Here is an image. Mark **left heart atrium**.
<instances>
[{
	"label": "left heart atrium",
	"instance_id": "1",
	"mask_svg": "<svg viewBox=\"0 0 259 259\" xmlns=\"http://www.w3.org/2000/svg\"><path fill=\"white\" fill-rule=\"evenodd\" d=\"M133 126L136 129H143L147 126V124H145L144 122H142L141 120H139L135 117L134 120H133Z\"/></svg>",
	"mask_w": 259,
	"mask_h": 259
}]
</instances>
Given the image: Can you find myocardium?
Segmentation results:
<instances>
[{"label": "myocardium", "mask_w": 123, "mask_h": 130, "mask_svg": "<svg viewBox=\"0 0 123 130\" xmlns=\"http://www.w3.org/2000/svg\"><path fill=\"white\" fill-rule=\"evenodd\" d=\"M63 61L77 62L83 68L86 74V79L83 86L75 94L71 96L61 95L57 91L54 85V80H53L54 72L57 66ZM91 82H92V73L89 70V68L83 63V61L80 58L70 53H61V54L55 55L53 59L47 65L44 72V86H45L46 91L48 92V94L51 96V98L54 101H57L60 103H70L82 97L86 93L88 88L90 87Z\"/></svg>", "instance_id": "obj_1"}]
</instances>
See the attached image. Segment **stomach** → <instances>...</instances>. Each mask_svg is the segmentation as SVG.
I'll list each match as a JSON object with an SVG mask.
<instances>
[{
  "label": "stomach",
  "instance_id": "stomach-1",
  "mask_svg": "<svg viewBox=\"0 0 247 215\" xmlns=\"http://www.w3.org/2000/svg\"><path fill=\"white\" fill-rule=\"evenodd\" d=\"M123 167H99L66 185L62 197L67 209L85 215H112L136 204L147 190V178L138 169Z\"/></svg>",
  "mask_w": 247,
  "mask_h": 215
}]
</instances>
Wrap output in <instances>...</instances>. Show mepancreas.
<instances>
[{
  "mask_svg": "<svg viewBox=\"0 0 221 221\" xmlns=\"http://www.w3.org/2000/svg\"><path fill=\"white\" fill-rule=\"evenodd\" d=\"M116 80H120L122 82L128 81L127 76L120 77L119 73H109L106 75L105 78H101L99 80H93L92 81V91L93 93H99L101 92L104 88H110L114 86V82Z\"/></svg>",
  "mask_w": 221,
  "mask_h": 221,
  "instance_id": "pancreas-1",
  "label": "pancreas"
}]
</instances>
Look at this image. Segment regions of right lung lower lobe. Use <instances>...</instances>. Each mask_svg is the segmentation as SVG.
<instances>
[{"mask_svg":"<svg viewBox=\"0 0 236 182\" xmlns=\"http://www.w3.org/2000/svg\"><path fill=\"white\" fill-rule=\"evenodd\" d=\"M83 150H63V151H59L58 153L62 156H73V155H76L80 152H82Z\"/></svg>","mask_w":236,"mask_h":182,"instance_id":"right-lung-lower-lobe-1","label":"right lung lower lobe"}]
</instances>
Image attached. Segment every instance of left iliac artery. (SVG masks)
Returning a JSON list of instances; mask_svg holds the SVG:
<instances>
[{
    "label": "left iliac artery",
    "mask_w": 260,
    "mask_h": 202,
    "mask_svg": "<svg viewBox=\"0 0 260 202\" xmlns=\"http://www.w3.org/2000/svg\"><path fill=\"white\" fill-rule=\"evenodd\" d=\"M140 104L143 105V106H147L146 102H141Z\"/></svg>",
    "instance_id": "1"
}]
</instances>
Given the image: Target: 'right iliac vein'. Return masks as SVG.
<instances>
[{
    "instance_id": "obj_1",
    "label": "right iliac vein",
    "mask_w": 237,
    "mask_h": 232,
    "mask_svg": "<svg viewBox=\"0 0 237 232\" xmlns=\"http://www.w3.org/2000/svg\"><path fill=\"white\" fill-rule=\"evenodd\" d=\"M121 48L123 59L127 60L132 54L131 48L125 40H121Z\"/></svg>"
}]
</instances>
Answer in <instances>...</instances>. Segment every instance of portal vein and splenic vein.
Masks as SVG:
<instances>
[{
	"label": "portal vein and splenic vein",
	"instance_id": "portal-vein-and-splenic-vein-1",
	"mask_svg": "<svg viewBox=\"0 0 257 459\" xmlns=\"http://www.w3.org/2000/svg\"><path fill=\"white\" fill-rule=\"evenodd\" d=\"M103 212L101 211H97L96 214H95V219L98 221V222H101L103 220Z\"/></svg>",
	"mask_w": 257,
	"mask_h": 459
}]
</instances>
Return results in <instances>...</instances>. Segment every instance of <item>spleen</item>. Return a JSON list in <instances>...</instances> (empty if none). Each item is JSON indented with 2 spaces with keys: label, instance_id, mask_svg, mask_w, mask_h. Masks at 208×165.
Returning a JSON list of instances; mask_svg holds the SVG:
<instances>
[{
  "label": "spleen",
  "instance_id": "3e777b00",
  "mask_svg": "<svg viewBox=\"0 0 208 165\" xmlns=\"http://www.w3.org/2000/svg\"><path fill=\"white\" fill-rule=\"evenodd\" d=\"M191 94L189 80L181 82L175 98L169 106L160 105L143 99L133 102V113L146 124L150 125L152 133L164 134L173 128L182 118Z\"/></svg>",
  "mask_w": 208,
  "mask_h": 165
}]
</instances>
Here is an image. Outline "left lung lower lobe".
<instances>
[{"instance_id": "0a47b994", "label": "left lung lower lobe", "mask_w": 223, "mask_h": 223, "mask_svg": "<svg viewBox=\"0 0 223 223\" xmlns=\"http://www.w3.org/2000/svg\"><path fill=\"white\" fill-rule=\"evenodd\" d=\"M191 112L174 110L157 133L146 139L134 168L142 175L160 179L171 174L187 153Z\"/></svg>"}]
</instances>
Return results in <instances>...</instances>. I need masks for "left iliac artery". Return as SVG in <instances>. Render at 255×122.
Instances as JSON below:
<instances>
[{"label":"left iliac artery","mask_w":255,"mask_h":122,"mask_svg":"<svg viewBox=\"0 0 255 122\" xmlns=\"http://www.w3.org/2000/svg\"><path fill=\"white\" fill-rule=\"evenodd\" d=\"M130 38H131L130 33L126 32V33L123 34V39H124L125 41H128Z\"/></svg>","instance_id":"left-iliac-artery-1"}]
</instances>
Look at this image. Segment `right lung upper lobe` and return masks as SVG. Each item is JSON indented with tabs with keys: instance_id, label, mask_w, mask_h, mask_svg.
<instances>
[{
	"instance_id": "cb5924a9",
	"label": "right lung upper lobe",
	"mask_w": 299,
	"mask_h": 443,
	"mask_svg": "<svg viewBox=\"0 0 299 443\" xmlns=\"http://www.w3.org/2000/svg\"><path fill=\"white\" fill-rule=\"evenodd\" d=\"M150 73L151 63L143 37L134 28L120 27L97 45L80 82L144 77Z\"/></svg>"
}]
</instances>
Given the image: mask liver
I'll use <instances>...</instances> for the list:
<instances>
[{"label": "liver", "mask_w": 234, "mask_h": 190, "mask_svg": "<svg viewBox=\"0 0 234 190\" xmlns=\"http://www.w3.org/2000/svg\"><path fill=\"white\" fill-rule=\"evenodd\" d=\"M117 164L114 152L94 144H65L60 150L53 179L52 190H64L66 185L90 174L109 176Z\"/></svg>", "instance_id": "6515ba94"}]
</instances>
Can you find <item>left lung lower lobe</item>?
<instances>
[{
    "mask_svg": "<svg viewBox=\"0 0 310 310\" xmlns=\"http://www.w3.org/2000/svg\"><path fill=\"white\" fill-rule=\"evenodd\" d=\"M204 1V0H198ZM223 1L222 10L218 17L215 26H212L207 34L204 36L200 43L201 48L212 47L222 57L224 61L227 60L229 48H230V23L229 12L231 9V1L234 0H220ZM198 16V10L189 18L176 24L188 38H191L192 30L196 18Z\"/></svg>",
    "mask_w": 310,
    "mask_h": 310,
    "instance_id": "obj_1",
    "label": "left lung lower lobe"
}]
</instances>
+ + +
__Desafío__: Enumera, por favor, cada línea de los registros de arriba que contenga la cadena «atrium». Distingue entre mayúsculas y minúsculas.

__Respuesta__:
Here is an image. Mark **left heart atrium**.
	"label": "left heart atrium",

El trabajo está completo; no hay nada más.